New Jersey: Smoking ban begins
As New Jersey ushered in its indoor smoking ban at 12:01 a.m. Saturday, there was no fanfare at the Green House Grill in Lakewood. Dance music played uninterrupted, and a couple of smokers at the bar snuffed out their last cigarettes. New Jersey’s ban prohibits cigar, cigarette and pipe smoking in restaurants, bars, private office buildings and other indoor places, with fines of $250 to $1,000 for people who light up and the businesses that let them. The state becomes the 11th to ban indoor smoking.

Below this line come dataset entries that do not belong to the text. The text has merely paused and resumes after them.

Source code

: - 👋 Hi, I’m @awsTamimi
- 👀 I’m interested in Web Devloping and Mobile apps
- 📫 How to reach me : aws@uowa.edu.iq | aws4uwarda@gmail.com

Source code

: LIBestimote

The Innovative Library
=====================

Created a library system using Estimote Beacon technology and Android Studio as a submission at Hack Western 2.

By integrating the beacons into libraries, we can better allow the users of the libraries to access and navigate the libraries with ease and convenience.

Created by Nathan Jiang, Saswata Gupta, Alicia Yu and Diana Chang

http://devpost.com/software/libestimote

California: Immigration protest
Several thousand people-many of them students-marched through downtown Los Angeles Saturday to protest federal legislation that would crack down on illegal immigration. Organizers of the march dedicated the event to Anthony Soltero, an Ontario 14-year-old whose mother says he killed himself after a vice principal allegedly told him he would be sent to jail for missing class to take part in an immigration rights march. School district officials said they have found “no corroborating evidence” that the boy was ever threatened with jail.
Massachusetts: Gay adoption
Catholic adoption agencies won’t be penalized by the state for refusing to consider gays and lesbians as adoptive parents, though doing so violates state anti-discrimination laws. The state Department of Early Education, which regulates adoption agencies, said it is not taking action because Gov. Mitt Romney has proposed legislation that could allow the agencies to refrain from considering gays on religious grounds. “We’re going to wait and see how the legislation plays out,” the agency’s general counsel said.